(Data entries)
:::

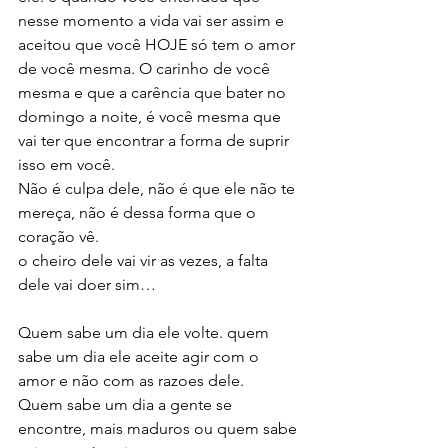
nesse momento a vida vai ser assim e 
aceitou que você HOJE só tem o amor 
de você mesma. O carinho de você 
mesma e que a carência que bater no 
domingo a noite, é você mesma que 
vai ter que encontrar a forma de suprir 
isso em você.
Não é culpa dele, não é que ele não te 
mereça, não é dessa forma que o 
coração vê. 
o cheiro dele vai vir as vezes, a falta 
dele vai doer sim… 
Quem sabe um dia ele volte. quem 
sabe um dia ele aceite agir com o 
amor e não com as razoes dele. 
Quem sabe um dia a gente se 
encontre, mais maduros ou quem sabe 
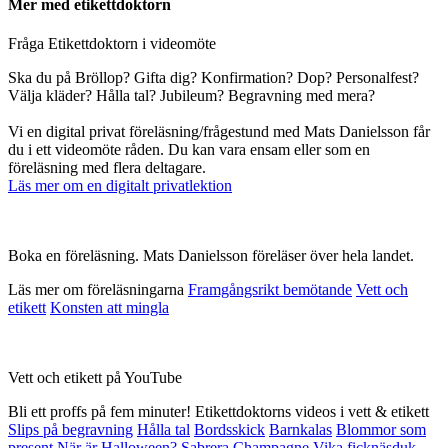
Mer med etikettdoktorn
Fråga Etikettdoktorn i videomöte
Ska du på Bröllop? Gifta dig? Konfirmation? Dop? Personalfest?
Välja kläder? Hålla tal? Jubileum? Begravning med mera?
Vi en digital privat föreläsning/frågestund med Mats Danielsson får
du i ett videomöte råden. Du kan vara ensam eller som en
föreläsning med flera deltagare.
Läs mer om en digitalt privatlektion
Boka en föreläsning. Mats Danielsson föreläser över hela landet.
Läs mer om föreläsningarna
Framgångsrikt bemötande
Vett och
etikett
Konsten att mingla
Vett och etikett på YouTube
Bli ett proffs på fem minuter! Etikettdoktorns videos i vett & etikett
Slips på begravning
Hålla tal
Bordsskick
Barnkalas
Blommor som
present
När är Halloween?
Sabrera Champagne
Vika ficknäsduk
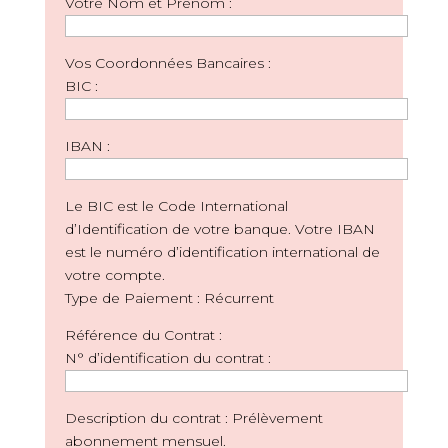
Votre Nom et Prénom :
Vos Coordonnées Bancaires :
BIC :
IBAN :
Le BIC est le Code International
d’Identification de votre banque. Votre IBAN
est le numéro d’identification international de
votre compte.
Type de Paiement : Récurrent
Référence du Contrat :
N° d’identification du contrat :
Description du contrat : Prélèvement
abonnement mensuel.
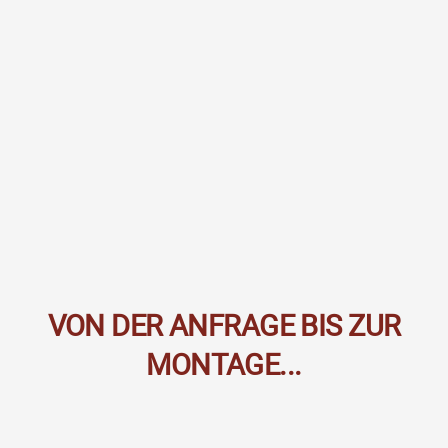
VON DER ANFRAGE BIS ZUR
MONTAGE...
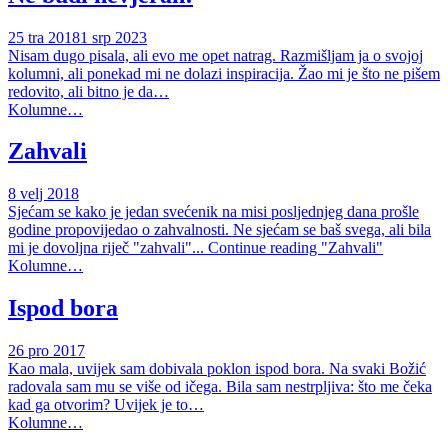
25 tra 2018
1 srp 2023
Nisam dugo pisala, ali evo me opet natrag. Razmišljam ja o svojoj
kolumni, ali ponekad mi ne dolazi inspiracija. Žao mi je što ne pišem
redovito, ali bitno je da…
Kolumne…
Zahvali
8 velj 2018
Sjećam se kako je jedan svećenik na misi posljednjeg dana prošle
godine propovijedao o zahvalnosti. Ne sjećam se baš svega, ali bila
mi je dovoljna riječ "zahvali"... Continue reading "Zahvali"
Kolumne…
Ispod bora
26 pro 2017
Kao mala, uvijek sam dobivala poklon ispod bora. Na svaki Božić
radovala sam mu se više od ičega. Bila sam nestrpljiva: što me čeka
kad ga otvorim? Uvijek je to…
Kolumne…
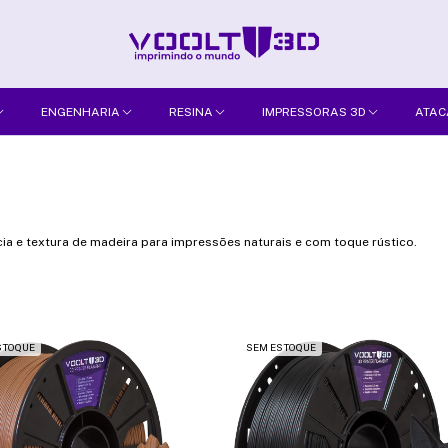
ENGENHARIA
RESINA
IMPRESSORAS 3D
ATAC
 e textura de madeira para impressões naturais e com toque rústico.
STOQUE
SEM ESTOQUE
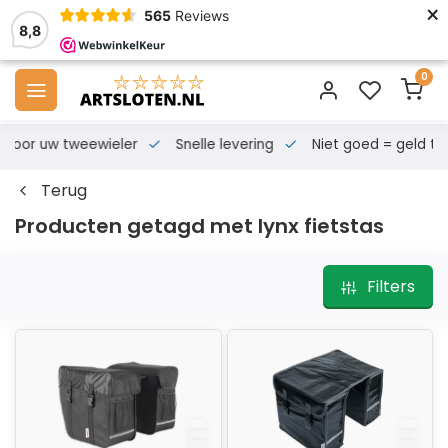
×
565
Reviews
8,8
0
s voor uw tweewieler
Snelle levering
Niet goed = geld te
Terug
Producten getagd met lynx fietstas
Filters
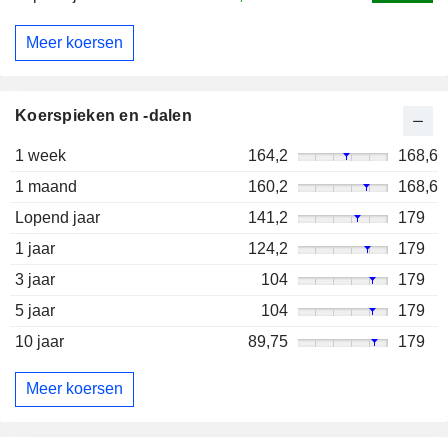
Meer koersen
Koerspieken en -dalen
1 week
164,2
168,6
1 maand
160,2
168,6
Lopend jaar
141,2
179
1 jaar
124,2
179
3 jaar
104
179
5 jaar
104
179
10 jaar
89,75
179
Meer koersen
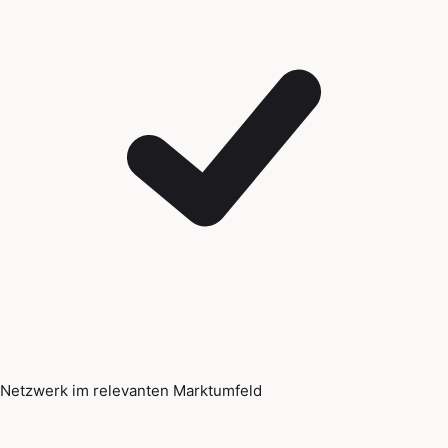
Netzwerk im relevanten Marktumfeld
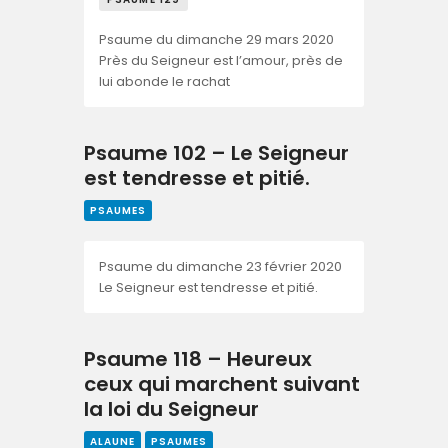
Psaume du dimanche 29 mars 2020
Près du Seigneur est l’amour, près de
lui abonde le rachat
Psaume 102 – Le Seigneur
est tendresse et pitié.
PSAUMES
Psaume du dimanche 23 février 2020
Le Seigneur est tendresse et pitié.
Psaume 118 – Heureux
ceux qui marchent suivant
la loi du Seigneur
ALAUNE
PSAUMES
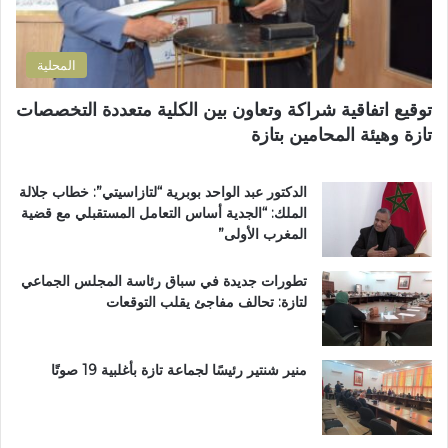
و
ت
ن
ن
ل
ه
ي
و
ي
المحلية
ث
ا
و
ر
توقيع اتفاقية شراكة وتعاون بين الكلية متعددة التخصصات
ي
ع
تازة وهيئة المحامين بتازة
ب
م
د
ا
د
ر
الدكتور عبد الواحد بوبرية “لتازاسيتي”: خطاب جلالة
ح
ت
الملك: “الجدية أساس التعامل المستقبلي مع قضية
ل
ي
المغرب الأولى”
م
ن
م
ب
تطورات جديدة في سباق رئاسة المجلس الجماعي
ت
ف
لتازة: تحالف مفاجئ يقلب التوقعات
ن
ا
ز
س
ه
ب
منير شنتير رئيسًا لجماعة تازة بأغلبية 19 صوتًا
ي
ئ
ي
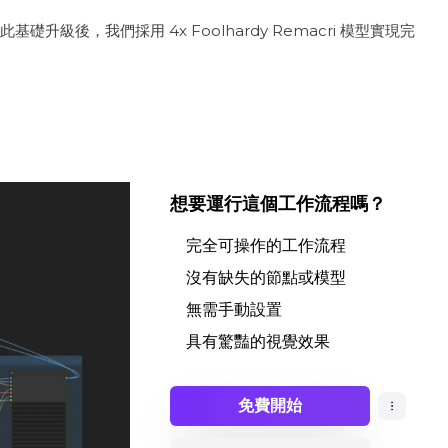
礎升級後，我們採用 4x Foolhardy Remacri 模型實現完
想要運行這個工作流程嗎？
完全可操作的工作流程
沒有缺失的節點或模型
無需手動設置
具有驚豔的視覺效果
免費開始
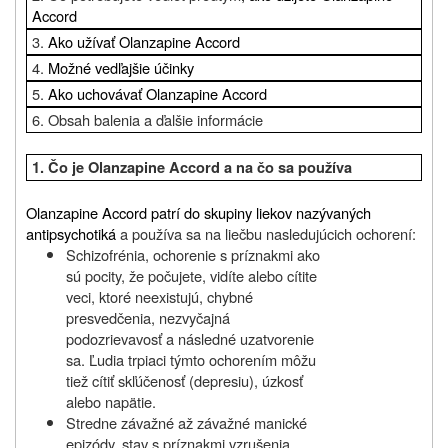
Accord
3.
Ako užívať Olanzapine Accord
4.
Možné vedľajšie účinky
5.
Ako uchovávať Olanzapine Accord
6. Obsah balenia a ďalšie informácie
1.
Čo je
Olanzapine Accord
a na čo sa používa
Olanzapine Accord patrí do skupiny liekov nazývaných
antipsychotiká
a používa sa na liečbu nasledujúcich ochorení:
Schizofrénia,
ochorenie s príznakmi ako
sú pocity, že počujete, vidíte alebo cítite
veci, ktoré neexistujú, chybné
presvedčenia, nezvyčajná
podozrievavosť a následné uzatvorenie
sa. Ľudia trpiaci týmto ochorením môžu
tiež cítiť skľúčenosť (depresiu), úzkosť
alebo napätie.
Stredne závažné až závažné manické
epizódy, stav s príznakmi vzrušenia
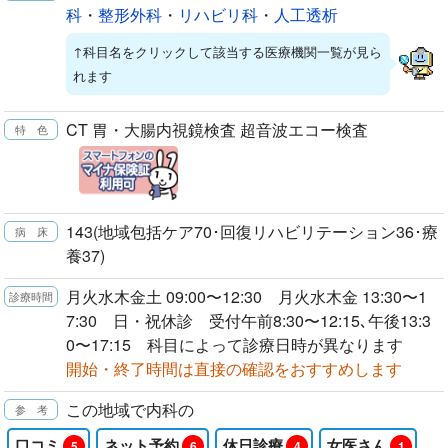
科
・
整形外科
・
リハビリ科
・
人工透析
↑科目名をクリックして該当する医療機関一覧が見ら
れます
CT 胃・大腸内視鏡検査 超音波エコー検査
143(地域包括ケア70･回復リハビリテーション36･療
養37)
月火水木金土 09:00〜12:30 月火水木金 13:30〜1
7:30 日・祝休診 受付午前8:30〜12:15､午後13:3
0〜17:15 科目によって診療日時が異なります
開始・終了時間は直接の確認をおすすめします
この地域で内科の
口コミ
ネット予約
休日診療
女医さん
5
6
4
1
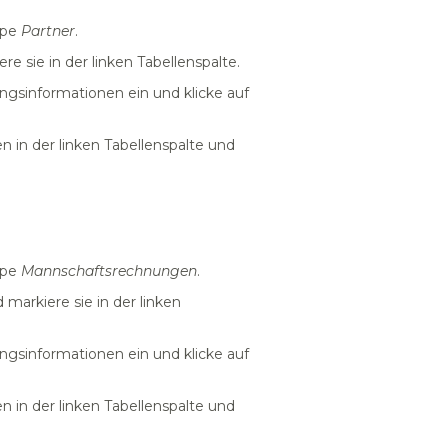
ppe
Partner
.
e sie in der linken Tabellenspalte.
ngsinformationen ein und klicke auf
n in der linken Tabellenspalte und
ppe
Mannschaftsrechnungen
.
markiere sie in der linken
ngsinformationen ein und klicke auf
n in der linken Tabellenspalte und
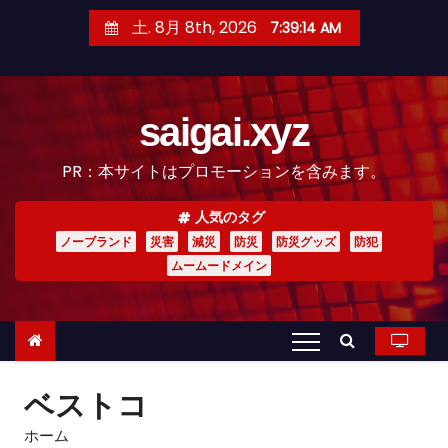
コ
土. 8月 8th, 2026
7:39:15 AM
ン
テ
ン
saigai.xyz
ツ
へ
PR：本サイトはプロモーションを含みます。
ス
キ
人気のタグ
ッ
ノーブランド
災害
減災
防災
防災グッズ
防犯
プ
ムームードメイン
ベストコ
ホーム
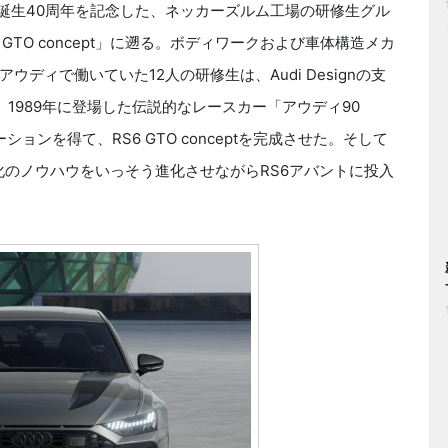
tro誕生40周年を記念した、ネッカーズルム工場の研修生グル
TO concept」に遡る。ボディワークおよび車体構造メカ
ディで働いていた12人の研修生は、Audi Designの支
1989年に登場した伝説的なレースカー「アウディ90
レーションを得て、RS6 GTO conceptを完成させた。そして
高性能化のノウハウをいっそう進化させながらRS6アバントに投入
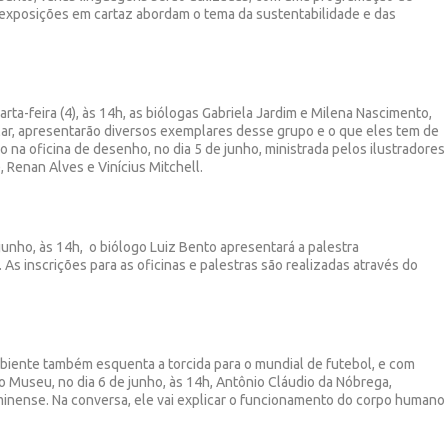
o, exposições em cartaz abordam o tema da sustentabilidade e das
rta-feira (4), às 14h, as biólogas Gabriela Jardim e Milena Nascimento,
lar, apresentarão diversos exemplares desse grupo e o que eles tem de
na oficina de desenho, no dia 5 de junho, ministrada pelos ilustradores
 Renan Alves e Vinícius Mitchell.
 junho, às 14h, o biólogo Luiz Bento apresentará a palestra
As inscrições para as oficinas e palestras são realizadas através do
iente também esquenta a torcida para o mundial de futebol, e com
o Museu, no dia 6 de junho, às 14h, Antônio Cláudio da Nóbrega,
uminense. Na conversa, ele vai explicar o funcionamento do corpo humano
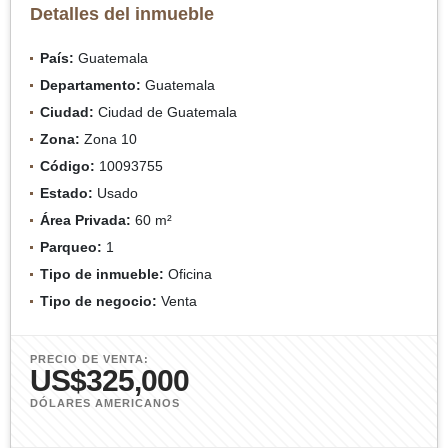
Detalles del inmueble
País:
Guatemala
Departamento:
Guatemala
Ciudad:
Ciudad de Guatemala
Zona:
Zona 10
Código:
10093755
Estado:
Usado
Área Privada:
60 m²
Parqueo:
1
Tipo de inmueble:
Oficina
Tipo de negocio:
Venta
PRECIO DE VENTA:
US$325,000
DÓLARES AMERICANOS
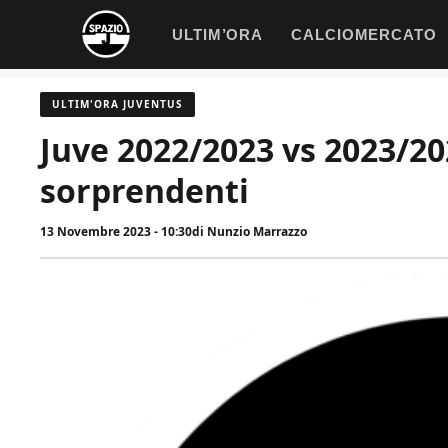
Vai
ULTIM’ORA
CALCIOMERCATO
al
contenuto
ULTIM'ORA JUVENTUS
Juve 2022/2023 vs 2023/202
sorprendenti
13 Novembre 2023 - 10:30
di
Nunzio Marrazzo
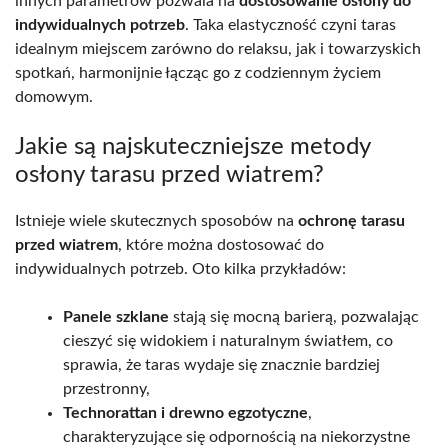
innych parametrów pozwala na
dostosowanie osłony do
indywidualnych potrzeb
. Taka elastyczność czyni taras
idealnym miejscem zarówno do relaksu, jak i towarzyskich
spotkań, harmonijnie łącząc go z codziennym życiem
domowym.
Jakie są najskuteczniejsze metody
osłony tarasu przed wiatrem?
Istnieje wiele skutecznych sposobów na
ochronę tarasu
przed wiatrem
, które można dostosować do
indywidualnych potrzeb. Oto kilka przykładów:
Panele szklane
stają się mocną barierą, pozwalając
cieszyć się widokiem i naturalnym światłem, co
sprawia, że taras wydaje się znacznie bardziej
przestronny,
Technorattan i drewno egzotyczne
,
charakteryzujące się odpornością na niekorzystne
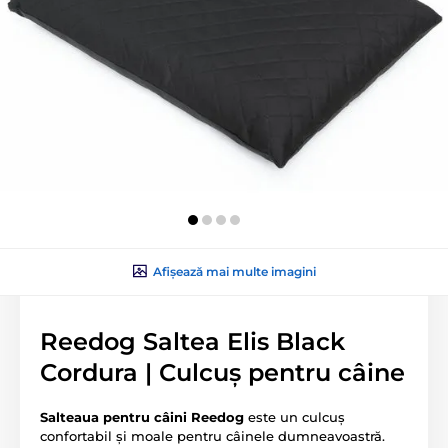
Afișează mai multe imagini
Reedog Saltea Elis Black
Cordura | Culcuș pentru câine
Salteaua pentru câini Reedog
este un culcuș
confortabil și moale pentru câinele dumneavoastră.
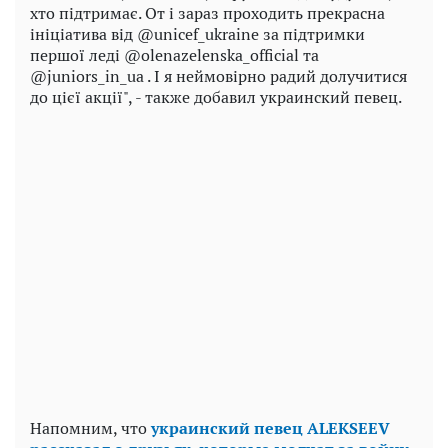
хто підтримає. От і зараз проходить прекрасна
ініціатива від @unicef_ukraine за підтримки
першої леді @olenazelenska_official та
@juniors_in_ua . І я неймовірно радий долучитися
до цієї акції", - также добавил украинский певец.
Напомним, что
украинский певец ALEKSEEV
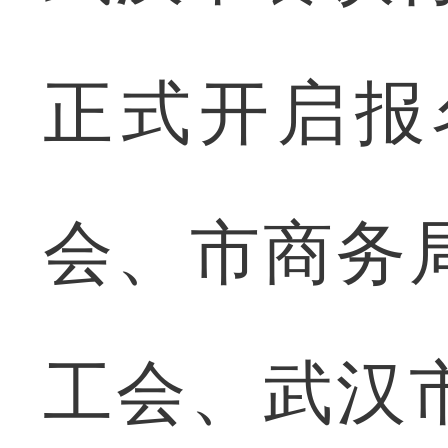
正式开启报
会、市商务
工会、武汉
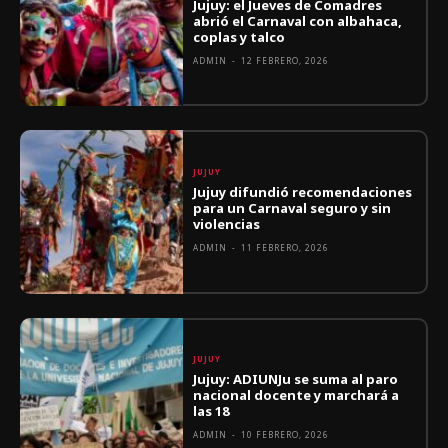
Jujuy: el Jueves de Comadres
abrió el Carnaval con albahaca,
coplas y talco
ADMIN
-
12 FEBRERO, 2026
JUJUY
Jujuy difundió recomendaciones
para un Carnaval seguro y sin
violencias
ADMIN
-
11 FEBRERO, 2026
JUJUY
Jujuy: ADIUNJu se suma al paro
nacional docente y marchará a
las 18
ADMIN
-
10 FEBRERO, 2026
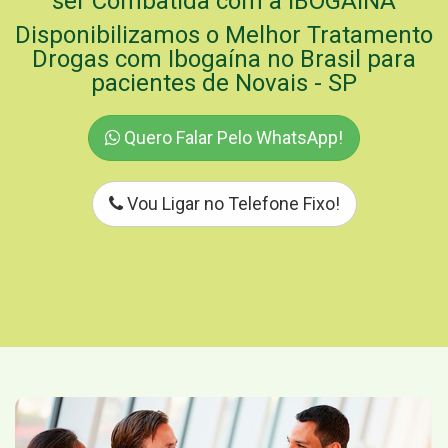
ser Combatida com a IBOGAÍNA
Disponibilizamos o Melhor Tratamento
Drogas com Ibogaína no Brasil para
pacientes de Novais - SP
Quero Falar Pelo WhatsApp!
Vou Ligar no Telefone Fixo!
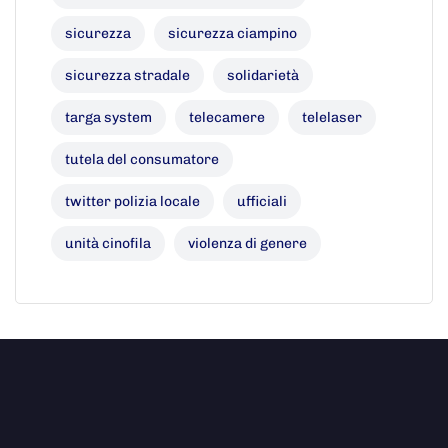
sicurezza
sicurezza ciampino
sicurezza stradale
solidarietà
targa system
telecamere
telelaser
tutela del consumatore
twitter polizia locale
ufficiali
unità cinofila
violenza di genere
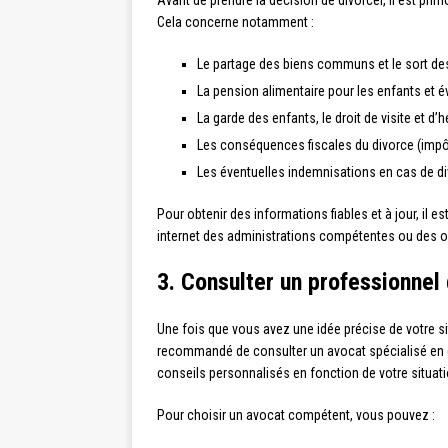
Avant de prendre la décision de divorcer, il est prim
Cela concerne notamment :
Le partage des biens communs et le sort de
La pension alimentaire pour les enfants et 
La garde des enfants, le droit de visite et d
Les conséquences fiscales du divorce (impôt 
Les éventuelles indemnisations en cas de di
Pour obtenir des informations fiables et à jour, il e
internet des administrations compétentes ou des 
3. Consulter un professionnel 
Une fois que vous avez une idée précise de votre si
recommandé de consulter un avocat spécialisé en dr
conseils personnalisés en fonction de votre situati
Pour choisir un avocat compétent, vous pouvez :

:::

ASSIGNED TASK
Omit the pictures. Print, word for word, the lines from the beginning of the entries above through the line that holds "Läs mer om en digitalt privatlektion".

RESPONSE BOX
nesse momento a vida vai ser assim e 
aceitou que você HOJE só tem o amor 
de você mesma. O carinho de você 
mesma e que a carência que bater no 
domingo a noite, é você mesma que 
vai ter que encontrar a forma de suprir 
isso em você.
Não é culpa dele, não é que ele não te 
mereça, não é dessa forma que o 
coração vê. 
o cheiro dele vai vir as vezes, a falta 
dele vai doer sim… 
Quem sabe um dia ele volte. quem 
sabe um dia ele aceite agir com o 
amor e não com as razoes dele. 
Quem sabe um dia a gente se 
encontre, mais maduros ou quem sabe 
Mer med etikettdoktorn
Fråga Etikettdoktorn i videomöte
Ska du på Bröllop? Gifta dig? Konfirmation? Dop? Personalfest?
Välja kläder? Hålla tal? Jubileum? Begravning med mera?
Vi en digital privat föreläsning/frågestund med Mats Danielsson får
du i ett videomöte råden. Du kan vara ensam eller som en
föreläsning med flera deltagare.
Läs mer om en digitalt privatlektion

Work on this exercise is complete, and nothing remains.